Quote the data exactly, first line to the line containing "hfov_deg: 63.2", with no pictures.

━━━━━ Source records

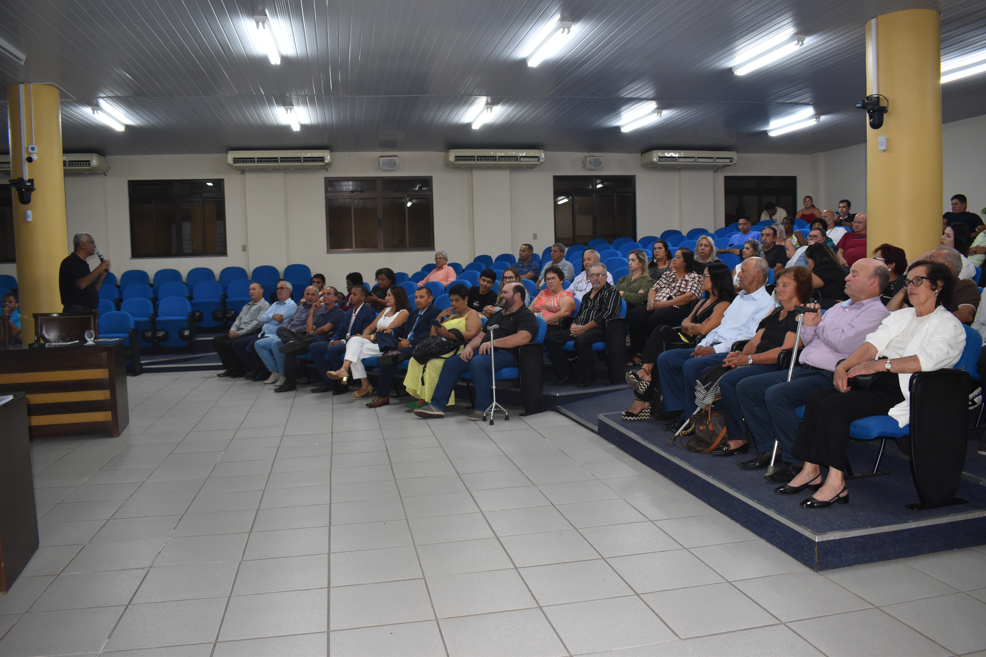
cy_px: 328
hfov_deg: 67.4
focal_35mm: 27
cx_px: 493
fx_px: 739
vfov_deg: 47.9
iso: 800
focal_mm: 18
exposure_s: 1/80
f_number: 4.5
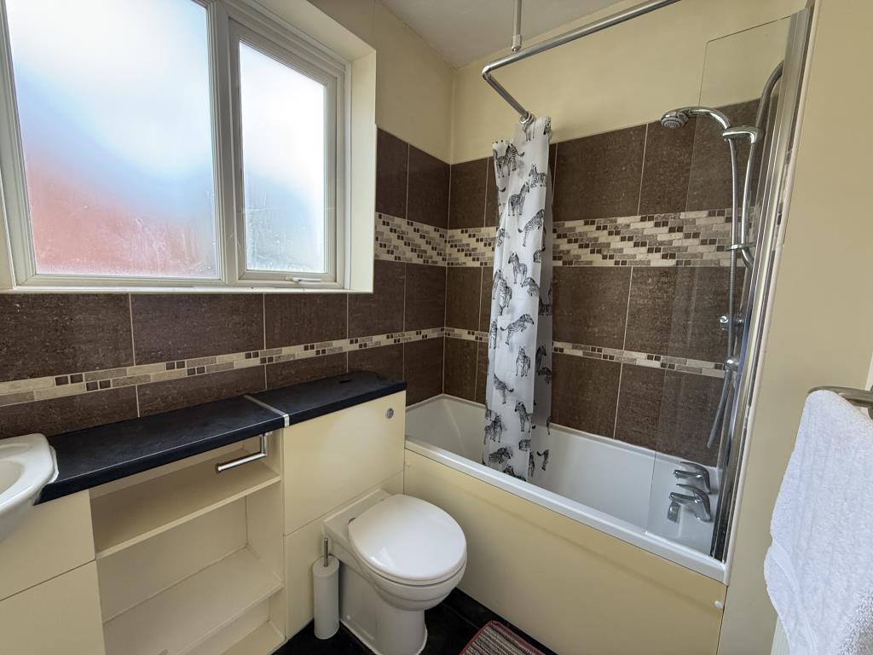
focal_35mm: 14
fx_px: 353
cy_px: 328
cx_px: 436
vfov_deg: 85.7
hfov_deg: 102.1
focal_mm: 2.22
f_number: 2.2
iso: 200
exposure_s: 1/99
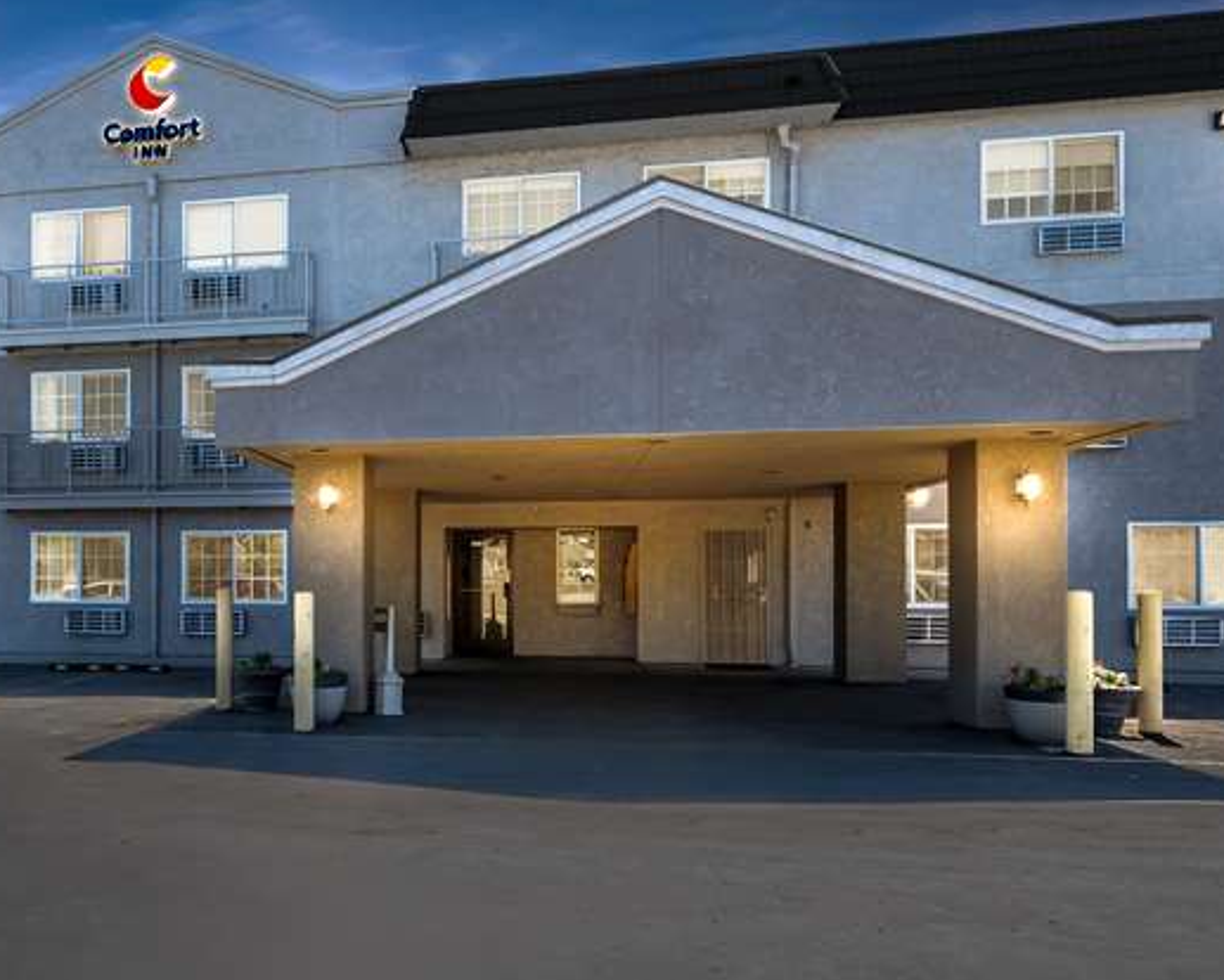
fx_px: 942
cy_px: 520
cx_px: 347
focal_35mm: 26
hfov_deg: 63.2
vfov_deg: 54.9
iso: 250
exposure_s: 1/80
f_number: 10
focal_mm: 14
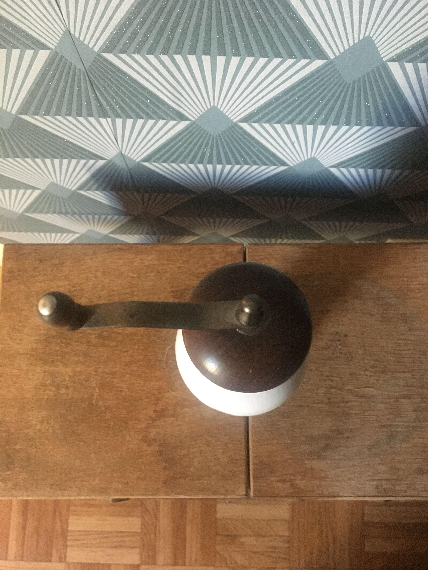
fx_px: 478
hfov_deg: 48.2
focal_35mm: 29
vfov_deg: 61.7
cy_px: 285
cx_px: 214
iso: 320
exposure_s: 1/17
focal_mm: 4.15
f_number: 2.2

━━━━━━━━━━

Solution:
cy_px: 328
hfov_deg: 67.4
focal_35mm: 27
cx_px: 493
fx_px: 739
vfov_deg: 47.9
iso: 800
focal_mm: 18
exposure_s: 1/80
f_number: 4.5
focal_35mm: 14
fx_px: 353
cy_px: 328
cx_px: 436
vfov_deg: 85.7
hfov_deg: 102.1
focal_mm: 2.22
f_number: 2.2
iso: 200
exposure_s: 1/99
fx_px: 942
cy_px: 520
cx_px: 347
focal_35mm: 26
hfov_deg: 63.2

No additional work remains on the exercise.